We can see that this is already taking the form of Stirling’s approximation, given above. Indeed, this is surprisingly close. Let’s use the Taylor approximation $\ln(1+x) \approx x$ for $x \approx 0$ :

$\ln n! \approx \left(n + \displaystyle \frac{1}{2} \right) \ln \left(n \left[1 + \displaystyle \frac{1}{2n}\right] \right) - n - \displaystyle \frac{3}{2} \ln \frac{3}{2} + 1$

$\ln n! \approx \left(n + \displaystyle \frac{1}{2} \right) \left[\ln n + \ln \left(1 + \displaystyle \frac{1}{2n} \right) \right] - n - \displaystyle \frac{3}{2} \ln \frac{3}{2} + 1$

$\ln n! \approx \left(n + \displaystyle \frac{1}{2} \right) \left[\ln n + \displaystyle \frac{1}{2n} \right] - n - \displaystyle \frac{3}{2} \ln \frac{3}{2} + 1$

$\ln n! \approx \left(n + \displaystyle \frac{1}{2} \right) \ln n + \left(n + \displaystyle \frac{1}{2} \right) \displaystyle \frac{1}{2n} - n - \displaystyle \frac{3}{2} \ln \frac{3}{2} + 1$

$\ln n! \approx \left(n + \displaystyle \frac{1}{2} \right) \ln n +\displaystyle \frac{1}{2} + \frac{1}{4n} - n - \displaystyle \frac{3}{2} \ln \frac{3}{2} + 1$

$\ln n! \approx \left(n + \displaystyle \frac{1}{2} \right) \ln n - n + \left(\displaystyle \frac{3}{2} - \displaystyle \frac{3}{2} \ln \frac{3}{2} \right) + \displaystyle \frac{1}{4n}$

By way of comparison, the first few terms of the Stirling series for $\ln n!$ are

$\ln n! \approx \left(n + \displaystyle \frac{1}{2} \right) \ln n - n + \displaystyle \frac{1}{2} \ln (2\pi) + \displaystyle \frac{1}{12n}$

We see that the above argument, starting with an elementary Riemann sum, provides the first two significant terms in this series.
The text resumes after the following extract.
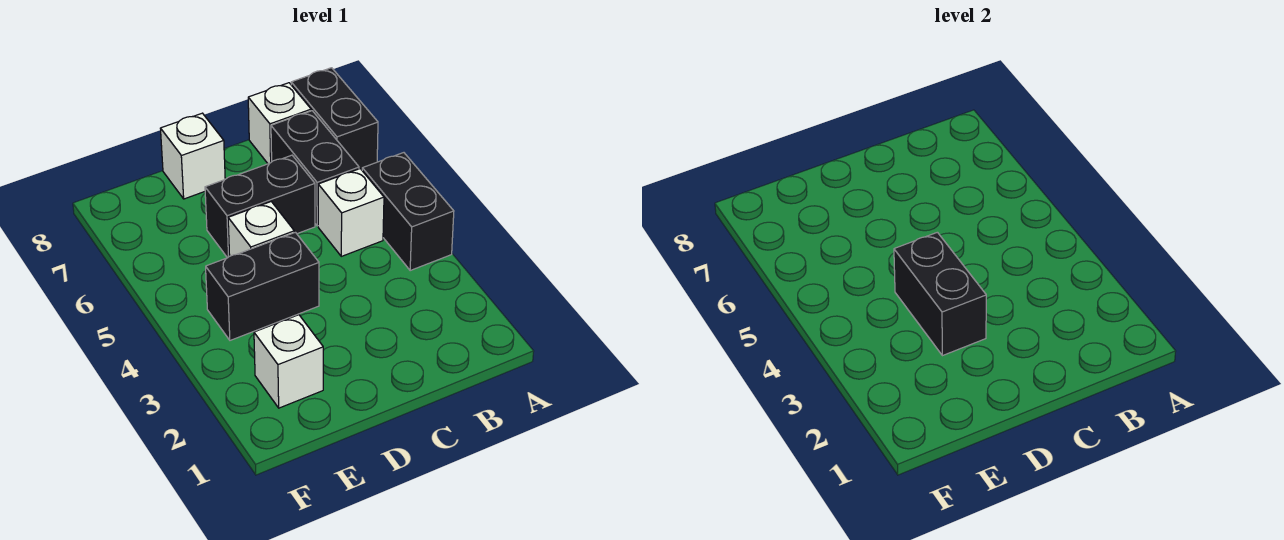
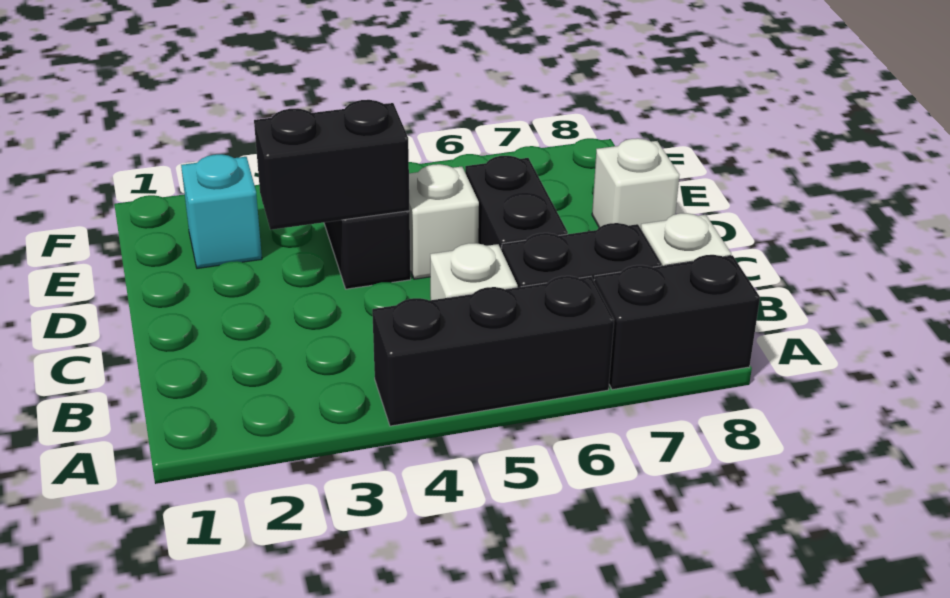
black 1x2 brick [362,153,454,271] -> black 1x3 brick [372,276,614,426]
white 1x1 brick [254,315,323,408] -> cyan 1x1 brick [181,154,262,268]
Also, while the third term is incorrect, it’s closer to the correct third term that we have any right to expect:

$\displaystyle \frac{3}{2} - \displaystyle \frac{3}{2} \ln \frac{3}{2} \approx 0.8918\dots$

$\displaystyle \frac{1}{2} \ln (2\pi) \approx 0.9189\dots$

The correct third term of $\displaystyle \frac{1}{2} \ln(2\pi)$ can also be found using elementary calculus, though the argument is much more sophisticated that the one above. See the MathWorld website for details.